Segment Start: Entries provided

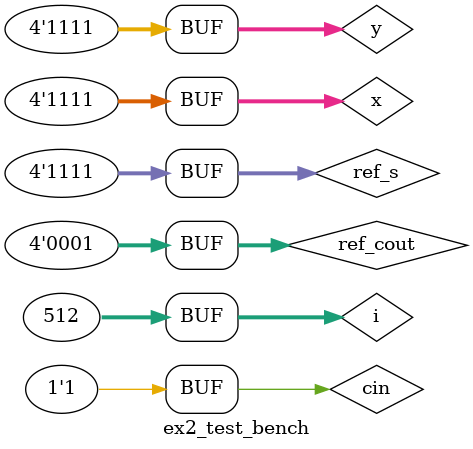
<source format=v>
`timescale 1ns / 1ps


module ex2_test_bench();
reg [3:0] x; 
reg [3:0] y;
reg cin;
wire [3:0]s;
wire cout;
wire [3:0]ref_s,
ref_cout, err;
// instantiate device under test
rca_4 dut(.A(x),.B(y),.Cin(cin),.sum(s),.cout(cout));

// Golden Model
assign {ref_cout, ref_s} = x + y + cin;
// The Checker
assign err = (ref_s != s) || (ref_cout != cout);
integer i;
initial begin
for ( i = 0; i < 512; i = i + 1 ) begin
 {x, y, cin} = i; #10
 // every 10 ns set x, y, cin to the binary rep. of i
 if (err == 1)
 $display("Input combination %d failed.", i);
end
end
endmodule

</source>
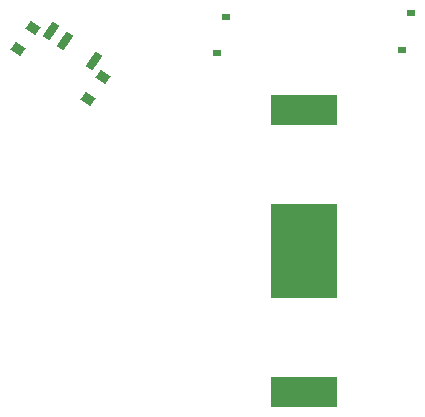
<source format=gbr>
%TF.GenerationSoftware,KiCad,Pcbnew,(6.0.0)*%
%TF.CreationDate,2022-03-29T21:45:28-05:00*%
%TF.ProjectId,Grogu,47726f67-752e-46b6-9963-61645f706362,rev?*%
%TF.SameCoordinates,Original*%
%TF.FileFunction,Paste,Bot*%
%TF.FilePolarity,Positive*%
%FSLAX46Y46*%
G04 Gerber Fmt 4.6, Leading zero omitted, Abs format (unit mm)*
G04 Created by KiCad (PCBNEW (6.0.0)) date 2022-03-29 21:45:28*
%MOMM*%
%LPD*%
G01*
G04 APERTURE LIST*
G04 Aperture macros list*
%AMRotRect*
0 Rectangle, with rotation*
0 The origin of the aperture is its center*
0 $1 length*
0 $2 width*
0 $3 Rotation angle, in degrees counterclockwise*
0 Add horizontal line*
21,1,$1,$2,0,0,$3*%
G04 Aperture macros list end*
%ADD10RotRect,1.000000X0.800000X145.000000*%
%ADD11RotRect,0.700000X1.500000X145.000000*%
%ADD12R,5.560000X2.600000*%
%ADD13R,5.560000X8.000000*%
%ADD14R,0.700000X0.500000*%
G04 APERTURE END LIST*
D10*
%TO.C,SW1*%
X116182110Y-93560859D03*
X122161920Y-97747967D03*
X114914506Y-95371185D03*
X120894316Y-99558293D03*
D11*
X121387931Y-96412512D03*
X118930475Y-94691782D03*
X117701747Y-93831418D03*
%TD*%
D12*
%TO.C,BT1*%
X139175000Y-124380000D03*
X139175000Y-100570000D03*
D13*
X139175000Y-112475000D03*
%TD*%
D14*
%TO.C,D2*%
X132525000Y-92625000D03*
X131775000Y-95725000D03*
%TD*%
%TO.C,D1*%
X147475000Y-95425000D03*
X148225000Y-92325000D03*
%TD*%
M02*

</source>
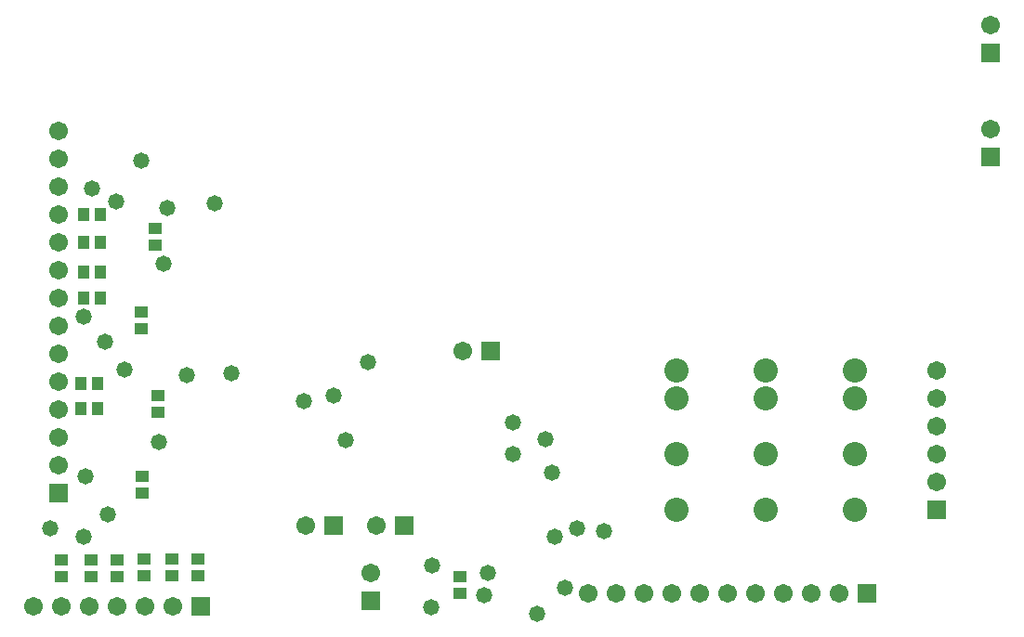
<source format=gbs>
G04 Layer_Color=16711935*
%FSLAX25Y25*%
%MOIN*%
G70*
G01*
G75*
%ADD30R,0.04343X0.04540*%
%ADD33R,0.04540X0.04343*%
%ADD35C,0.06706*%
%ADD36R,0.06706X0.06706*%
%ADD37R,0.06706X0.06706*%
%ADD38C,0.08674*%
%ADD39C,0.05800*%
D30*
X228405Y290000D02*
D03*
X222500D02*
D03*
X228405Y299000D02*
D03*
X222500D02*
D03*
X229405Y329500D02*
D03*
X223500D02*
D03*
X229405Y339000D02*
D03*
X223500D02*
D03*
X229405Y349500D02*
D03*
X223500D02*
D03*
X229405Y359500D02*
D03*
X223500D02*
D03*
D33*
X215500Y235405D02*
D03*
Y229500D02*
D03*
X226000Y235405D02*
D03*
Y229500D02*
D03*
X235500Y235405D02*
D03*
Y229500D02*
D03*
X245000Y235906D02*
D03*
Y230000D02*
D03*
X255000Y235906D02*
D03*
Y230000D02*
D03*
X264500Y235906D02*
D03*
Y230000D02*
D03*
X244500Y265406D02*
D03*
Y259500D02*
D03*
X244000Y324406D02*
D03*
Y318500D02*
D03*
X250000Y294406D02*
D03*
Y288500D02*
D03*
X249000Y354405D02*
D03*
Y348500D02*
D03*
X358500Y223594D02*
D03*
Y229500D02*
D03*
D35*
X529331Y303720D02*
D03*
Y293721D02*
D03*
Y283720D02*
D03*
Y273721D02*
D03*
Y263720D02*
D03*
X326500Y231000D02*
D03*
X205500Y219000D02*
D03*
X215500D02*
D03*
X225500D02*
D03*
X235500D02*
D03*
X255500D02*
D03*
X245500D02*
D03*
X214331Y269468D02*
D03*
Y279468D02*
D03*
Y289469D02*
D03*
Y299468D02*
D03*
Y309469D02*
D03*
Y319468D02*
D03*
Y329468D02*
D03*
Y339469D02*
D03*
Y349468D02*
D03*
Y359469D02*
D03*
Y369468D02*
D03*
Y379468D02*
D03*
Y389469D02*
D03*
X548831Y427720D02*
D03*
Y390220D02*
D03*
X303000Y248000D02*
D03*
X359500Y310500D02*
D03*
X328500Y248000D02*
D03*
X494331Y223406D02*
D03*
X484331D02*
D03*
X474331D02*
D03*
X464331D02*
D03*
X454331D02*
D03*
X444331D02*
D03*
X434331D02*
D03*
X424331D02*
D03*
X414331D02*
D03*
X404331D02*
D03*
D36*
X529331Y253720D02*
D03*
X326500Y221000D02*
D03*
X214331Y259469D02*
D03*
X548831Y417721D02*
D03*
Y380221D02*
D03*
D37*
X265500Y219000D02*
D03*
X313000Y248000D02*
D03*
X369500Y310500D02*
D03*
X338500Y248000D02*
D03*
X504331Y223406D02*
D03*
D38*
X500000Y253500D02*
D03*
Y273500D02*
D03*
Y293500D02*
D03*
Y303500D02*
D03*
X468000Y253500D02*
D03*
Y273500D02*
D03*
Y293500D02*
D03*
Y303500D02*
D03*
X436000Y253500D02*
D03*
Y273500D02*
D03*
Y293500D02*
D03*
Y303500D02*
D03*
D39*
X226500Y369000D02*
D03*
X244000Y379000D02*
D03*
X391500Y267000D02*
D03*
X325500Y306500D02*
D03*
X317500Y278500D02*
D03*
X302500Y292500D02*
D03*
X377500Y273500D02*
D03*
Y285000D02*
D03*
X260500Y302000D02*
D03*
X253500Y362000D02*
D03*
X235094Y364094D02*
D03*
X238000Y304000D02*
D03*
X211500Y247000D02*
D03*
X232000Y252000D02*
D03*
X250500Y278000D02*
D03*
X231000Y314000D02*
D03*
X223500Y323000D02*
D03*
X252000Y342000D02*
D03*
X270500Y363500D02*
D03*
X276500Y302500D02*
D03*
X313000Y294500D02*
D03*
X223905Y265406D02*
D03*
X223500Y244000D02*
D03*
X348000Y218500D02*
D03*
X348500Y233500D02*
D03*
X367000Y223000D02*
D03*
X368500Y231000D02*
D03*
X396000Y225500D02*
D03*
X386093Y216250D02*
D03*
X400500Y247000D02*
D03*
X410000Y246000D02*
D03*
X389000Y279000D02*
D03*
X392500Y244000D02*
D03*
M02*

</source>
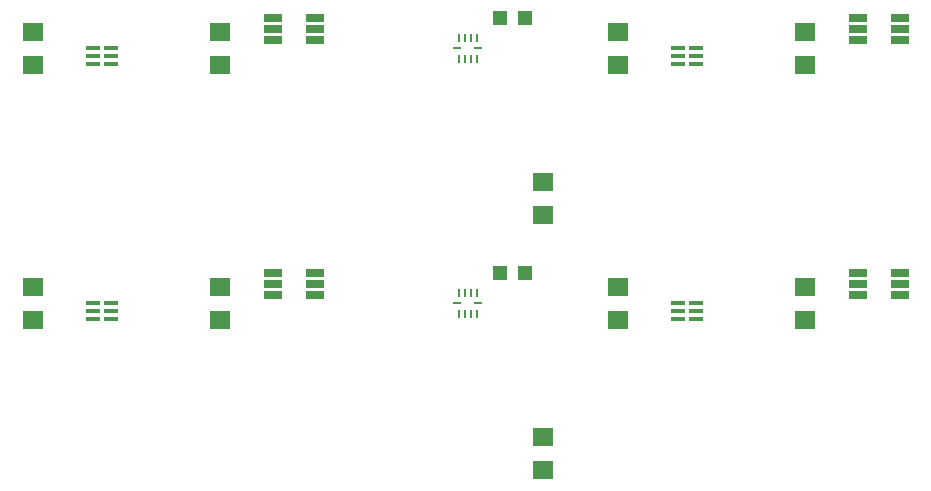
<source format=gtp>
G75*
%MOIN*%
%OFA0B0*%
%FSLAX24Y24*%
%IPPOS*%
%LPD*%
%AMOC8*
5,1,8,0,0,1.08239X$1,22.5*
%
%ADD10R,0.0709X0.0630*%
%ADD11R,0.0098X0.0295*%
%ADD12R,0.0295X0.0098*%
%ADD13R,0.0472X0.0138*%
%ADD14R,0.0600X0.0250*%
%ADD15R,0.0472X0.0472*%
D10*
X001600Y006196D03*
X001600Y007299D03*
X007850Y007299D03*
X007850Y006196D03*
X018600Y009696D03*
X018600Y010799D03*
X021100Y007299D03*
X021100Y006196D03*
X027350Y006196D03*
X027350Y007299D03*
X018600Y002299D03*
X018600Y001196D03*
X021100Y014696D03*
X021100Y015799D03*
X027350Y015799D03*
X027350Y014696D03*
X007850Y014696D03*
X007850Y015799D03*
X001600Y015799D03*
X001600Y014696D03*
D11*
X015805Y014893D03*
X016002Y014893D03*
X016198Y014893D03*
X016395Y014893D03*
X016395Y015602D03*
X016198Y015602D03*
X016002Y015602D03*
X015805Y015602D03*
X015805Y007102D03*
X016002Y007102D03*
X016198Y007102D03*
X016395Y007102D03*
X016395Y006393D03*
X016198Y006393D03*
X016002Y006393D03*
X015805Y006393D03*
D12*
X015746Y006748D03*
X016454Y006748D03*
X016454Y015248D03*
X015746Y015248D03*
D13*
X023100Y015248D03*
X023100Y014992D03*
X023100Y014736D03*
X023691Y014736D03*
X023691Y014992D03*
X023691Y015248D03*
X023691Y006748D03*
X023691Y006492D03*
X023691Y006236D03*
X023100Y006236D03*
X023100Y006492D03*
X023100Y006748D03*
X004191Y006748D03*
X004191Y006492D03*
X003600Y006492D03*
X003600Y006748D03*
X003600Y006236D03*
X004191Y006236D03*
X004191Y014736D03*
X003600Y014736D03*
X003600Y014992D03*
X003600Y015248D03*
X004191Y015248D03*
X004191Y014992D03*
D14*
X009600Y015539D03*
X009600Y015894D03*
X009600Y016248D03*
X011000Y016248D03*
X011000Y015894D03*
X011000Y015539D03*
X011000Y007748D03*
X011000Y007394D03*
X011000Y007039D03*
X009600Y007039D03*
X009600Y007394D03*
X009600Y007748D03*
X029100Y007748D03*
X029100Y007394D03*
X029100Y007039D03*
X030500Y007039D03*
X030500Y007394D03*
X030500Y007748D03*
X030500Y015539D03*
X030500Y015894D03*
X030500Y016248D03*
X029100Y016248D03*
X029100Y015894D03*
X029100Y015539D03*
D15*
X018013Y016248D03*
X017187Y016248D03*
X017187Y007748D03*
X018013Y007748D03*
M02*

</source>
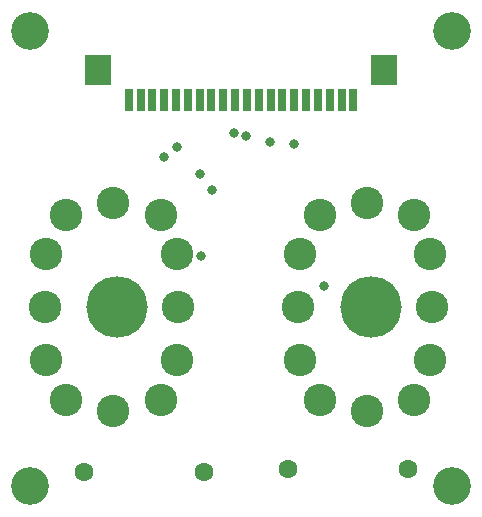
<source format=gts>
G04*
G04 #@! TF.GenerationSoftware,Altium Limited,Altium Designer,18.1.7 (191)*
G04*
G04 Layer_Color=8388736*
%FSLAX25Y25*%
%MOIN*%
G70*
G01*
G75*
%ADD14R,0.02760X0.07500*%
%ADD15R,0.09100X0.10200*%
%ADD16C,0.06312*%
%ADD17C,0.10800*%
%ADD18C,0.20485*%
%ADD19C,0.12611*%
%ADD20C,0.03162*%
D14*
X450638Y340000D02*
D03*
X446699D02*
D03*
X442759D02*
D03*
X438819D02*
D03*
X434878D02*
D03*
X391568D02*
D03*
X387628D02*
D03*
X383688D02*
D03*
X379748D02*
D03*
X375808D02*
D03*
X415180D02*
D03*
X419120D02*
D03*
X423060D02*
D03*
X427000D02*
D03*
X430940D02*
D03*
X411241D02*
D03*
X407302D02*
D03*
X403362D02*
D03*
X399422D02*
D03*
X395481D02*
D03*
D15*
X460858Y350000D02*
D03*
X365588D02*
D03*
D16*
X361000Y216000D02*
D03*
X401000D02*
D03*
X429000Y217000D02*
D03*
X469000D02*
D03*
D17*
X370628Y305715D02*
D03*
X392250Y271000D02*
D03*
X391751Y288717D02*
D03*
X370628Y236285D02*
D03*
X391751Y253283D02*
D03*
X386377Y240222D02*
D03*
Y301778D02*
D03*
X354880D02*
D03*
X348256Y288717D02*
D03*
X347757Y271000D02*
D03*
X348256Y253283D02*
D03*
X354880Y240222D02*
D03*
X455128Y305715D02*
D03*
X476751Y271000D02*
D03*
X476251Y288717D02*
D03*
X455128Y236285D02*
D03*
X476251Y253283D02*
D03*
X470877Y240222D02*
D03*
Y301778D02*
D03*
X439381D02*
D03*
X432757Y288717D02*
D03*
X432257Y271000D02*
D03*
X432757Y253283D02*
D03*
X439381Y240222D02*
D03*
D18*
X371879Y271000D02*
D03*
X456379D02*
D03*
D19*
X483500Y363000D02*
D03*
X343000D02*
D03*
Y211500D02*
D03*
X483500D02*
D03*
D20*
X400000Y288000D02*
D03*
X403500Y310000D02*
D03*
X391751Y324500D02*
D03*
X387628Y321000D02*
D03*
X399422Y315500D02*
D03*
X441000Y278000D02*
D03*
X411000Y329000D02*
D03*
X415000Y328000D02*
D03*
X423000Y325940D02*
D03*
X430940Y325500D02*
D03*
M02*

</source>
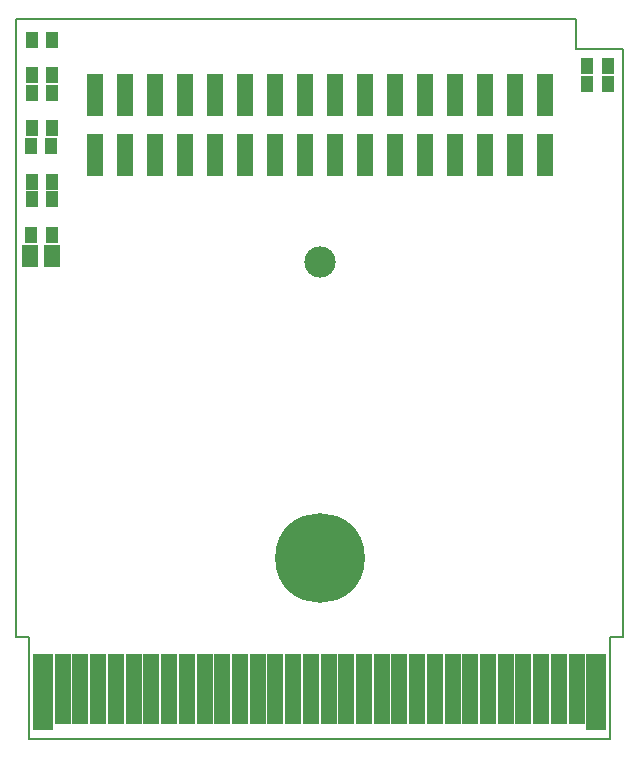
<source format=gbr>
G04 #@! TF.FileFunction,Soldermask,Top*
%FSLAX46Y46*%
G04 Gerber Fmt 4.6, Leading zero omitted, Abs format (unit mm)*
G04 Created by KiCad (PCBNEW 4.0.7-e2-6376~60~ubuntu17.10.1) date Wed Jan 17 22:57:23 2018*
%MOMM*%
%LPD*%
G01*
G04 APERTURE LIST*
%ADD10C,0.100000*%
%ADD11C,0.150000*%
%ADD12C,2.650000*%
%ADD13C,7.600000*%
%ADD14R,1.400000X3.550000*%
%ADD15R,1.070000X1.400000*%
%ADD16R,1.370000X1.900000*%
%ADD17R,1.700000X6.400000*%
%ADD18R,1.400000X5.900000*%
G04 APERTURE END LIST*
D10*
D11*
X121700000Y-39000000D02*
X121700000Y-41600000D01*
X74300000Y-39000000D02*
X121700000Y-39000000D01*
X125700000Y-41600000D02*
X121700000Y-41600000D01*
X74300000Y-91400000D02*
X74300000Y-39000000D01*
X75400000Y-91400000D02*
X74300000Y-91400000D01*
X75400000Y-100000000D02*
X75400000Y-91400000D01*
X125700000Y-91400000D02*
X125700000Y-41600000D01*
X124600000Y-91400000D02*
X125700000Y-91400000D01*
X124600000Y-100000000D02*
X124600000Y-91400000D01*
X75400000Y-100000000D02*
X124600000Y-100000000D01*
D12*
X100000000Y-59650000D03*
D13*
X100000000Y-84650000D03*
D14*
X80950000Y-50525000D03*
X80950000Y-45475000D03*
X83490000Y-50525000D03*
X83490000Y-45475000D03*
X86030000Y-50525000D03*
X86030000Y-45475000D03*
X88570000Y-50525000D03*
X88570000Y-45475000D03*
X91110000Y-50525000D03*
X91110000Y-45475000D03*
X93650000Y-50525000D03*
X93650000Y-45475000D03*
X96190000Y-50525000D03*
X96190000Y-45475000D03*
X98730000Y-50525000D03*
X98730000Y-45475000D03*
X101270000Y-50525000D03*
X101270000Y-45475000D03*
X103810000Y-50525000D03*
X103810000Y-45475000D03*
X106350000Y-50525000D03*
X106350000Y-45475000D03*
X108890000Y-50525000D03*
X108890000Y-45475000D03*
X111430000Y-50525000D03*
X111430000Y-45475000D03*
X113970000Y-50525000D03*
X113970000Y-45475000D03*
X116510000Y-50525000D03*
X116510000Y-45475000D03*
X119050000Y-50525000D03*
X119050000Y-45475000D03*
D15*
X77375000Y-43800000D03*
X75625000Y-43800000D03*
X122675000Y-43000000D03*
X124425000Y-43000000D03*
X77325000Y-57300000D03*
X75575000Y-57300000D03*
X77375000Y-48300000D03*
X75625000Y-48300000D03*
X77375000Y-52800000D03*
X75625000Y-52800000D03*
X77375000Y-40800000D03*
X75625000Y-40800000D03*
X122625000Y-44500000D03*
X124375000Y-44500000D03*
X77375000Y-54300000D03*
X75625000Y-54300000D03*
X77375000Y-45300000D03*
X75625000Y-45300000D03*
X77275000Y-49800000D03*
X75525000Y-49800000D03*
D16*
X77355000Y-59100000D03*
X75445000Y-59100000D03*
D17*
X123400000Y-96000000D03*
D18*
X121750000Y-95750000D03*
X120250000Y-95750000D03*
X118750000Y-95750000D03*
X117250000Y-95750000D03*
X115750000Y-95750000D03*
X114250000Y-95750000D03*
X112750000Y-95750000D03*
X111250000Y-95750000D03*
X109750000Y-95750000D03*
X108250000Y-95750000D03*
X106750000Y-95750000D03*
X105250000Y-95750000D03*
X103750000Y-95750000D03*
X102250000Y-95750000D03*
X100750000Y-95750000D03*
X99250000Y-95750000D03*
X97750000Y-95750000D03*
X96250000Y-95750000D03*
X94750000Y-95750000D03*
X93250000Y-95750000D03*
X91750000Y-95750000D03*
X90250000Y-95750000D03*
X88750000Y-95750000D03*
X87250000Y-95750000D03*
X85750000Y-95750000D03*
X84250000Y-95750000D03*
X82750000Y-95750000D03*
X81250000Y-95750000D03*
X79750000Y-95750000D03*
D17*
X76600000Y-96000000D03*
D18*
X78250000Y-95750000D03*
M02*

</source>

Segment End: Entries provided

Given the data above, transcribe exactly the lines from the one containing "X011000Y015539D03*" down to the one containing "X030500Y015894D03*", and no others.

→ Response to the exercise:
X011000Y015539D03*
X011000Y007748D03*
X011000Y007394D03*
X011000Y007039D03*
X009600Y007039D03*
X009600Y007394D03*
X009600Y007748D03*
X029100Y007748D03*
X029100Y007394D03*
X029100Y007039D03*
X030500Y007039D03*
X030500Y007394D03*
X030500Y007748D03*
X030500Y015539D03*
X030500Y015894D03*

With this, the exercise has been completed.